Collection International Encyclopedia of Systems and Cybernetics
Year 2004
Vol. (num.) 2(1)
ID 334
Object type Epistemology, ontology or semantics

It could be said that the superficial analogy between brain and computer which filled the pages of so many popular magazines has considerably obscured the issue of comparison of artificial as compared to natural intelligence.

Only the introduction of some “deus ex machina” would permit us to sustain such superficial analogy as for example in this statement by N.A. COULTER Jr. “Intelligence may be defined as the set of software programs which enable the Supervisor (or Ego) (sic) to acquire, create, and execute application programs” (!) (1976, p.36).

Curiously enough COULTER himself adds: “… the self-determinism of brains is one fundamental difference between brains and computers”… but he immediately relapses again into the idea that these self-determined brains depend on “the consent of its Supervisor — Ego” to be “programmed” Where could such a “Supervisor” be located?
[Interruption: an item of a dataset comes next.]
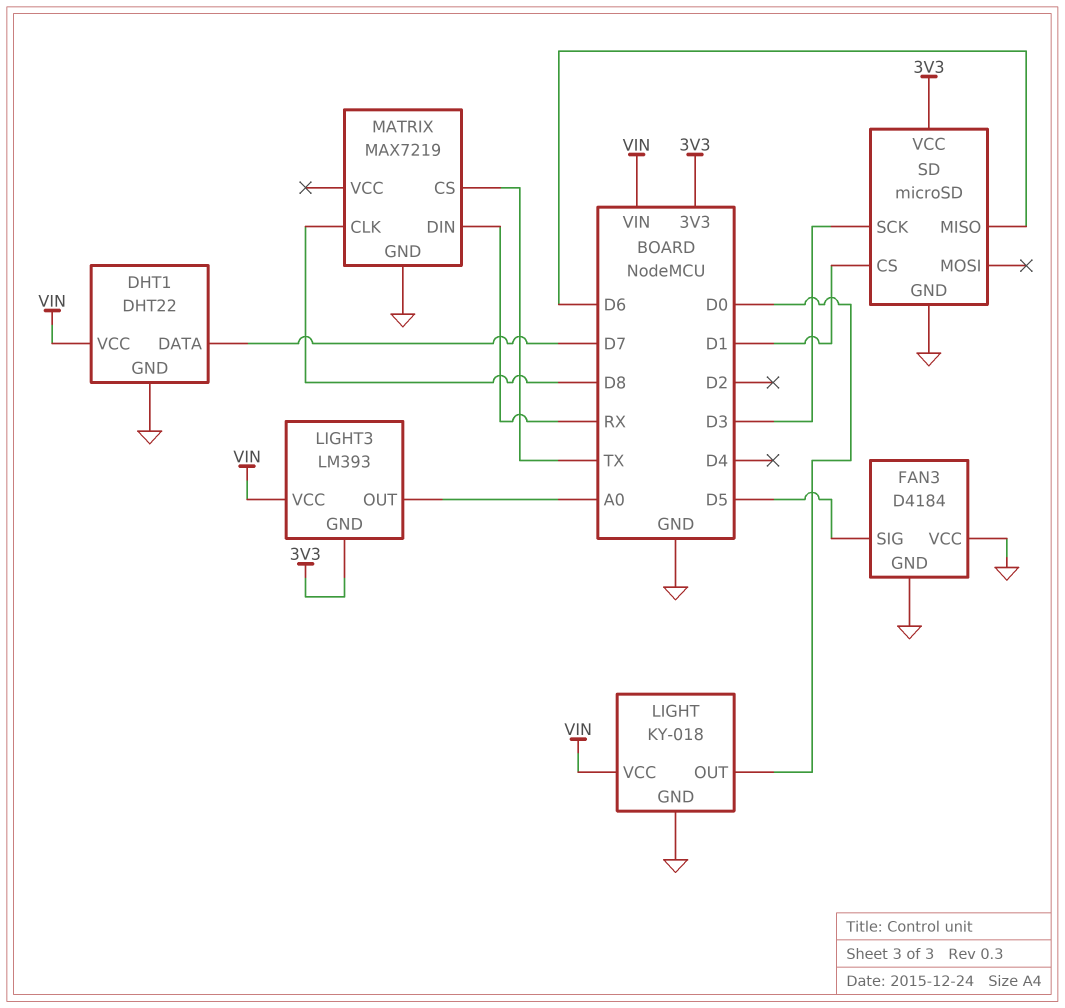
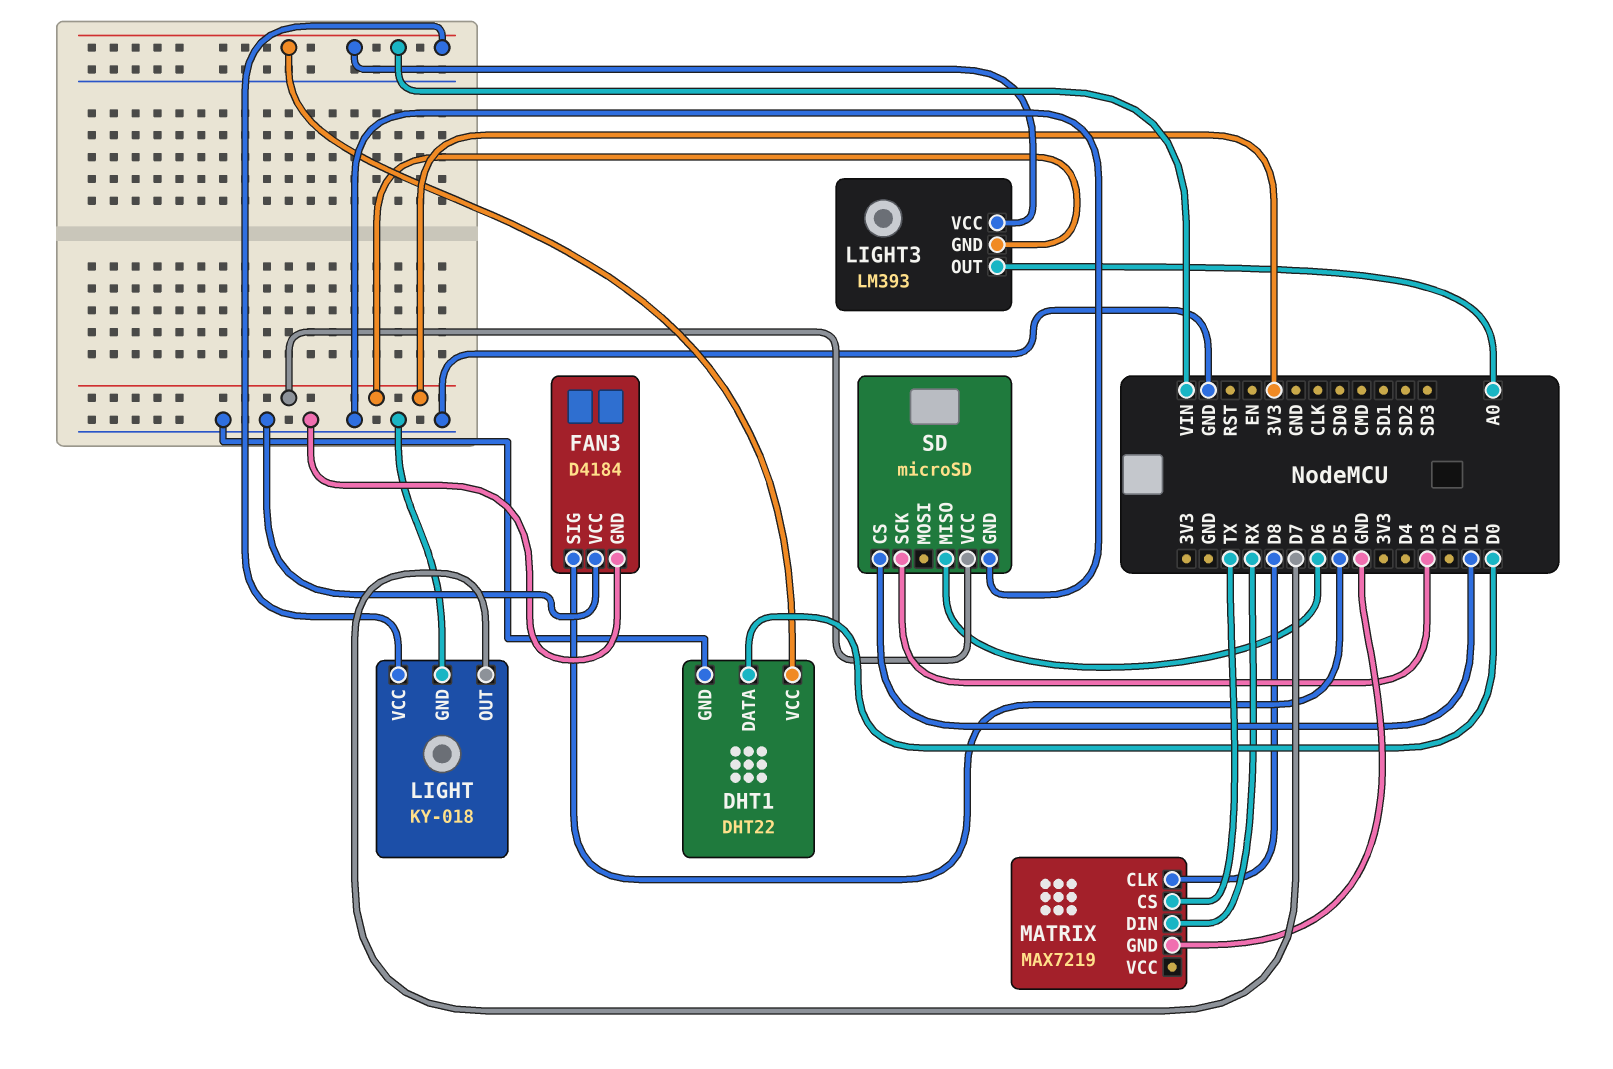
DHT1 pin DATA: D7 -> D0
LIGHT pin OUT: D0 -> D7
More recently, M. BODEN makes, from a different standpoint, the following criticism of the analogy: “… current neural-network models, for all their likeness to the brain, are significantly unlike brains too. For instance, nearly all involve two-way connections, whereas brain-cells send messages in one direction only. Any one unit is directly connected to only a few others, whereas the lacy branches of a given neuron usually abut to many hundred of cells. Computer models contain no analogue of the neurochemicals that diffuse widely through the brain. Further, neuro-scientists still know very little in detail about what computations are carried-out by brain-cells, and how” (1990, p.131). BODEN admits however that: “Certainly, the brain is a connectionist system” (Ibid).

Somehow, the brain is probably working simultaneously in parallel and sequentially, a “trick” that computers have just started to learn.